Meanwhile, on a value basis, the US provided the highest amount of humanitarian aid in 2021 at $9.77 billion or 0.04% of its GDP, followed by Türkiye, Germany ($3.17 billion), the UK ($1.6 billion), and Japan ($1.2 billion).
On a value basis, Türkiye ranked third in the DI report in 2013, 2014, and 2015, second in 2016 and 2020, and first in 2017, 2018, and 2019.
Last year, Yemen was the largest recipient of humanitarian aid with $2.73 billion, followed by Syria ($2.14 billion), Afghanistan ($1.76 billion), Ethiopia ($1.56 billion), and South Sudan ($1.29 billion).
Saying that TDV is one of the most important links of the humanitarian aid chain in Türkiye, Turan stressed that the foundation is active in 149 countries with food, accommodation, education, and social support.
With over 1,000 branches and 31,385 volunteer staff, the foundation provided a vast amount of aid during the Muslim festivals of Eid al-Fitr and Eid al-Adha this year, he said.
In the holy month of Ramadan, the foundation collected 139 million Turkish liras ($7.8 million) and provided food and clothes to 2.15 million people in Türkiye and foreign countries, he added.
Thanks to donations, on Eid al-Adha the foundation provided meat to nearly 22 million people across the world, Turan said.
The foundation has also provided monetary help to crisis regions such as Syria ($21.5 million), Palestine ($13.34 million), Yemen ($2.37 million), Rakhine-Myanmar ($2.22 million), Sudan ($2.1 million), Lebanon ($448,500) and Indonesia ($325,048) so far, he explained.
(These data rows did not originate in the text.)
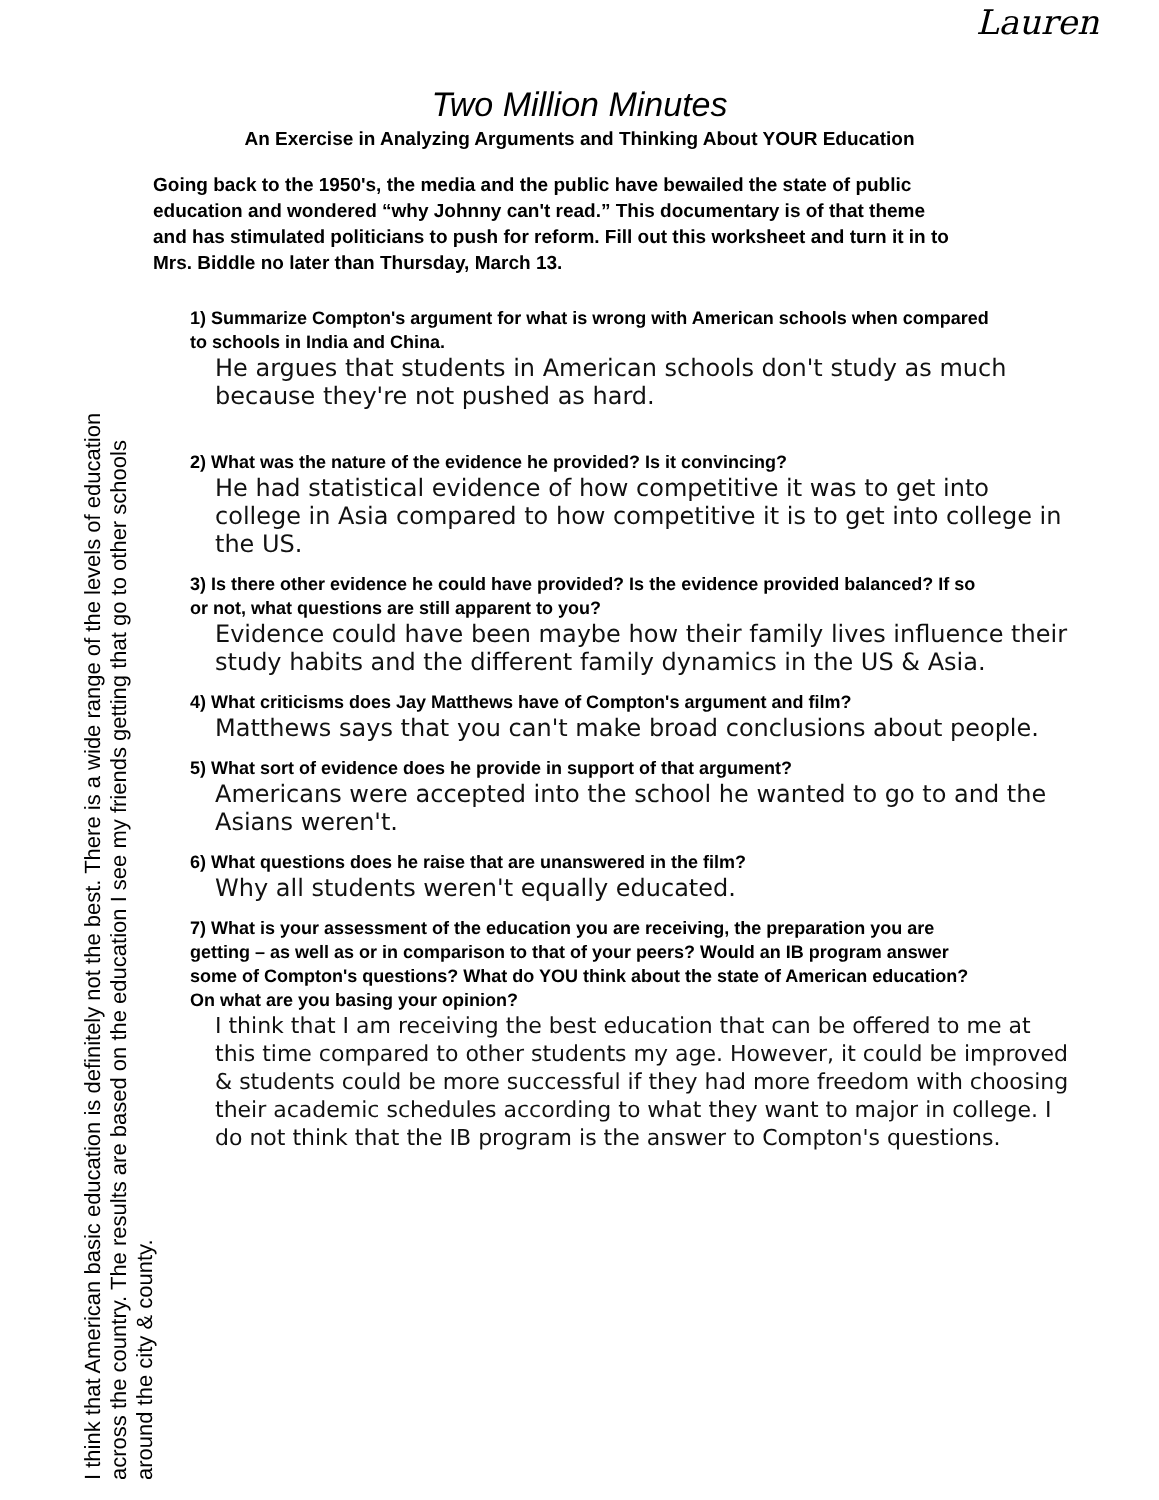Lauren
Two Million Minutes
An Exercise in Analyzing Arguments and Thinking About YOUR Education
Going back to the 1950's, the media and the public have bewailed the state of public education and wondered “why Johnny can't read.” This documentary is of that theme and has stimulated politicians to push for reform. Fill out this worksheet and turn it in to Mrs. Biddle no later than Thursday, March 13.
1) Summarize Compton's argument for what is wrong with American schools when compared to schools in India and China.
He argues that students in American schools don't study as much because they're not pushed as hard.
2) What was the nature of the evidence he provided? Is it convincing?
He had statistical evidence of how competitive it was to get into college in Asia compared to how competitive it is to get into college in the US.
3) Is there other evidence he could have provided? Is the evidence provided balanced? If so or not, what questions are still apparent to you?
Evidence could have been maybe how their family lives influence their study habits and the different family dynamics in the US & Asia.
4) What criticisms does Jay Matthews have of Compton's argument and film?
Matthews says that you can't make broad conclusions about people.
5) What sort of evidence does he provide in support of that argument?
Americans were accepted into the school he wanted to go to and the Asians weren't.
6) What questions does he raise that are unanswered in the film?
Why all students weren't equally educated.
7) What is your assessment of the education you are receiving, the preparation you are getting – as well as or in comparison to that of your peers? Would an IB program answer some of Compton's questions? What do YOU think about the state of American education? On what are you basing your opinion?
I think that I am receiving the best education that can be offered to me at this time compared to other students my age. However, it could be improved & students could be more successful if they had more freedom with choosing their academic schedules according to what they want to major in college. I do not think that the IB program is the answer to Compton's questions.
I think that American basic education is definitely not the best. There is a wide range of the levels of education across the country. The results are based on the education I see my friends getting that go to other schools around the city & county.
In Syria, the foundation plans to build 14,673 briquette houses and 6,214 of them have been completed so far, the manager said.
The DI report showed that currently, 306 million people are in need of humanitarian aid across the world.
Last year, the amount of aid from all countries was $31.3 billion, up from $30.6 billion in 2020, it said.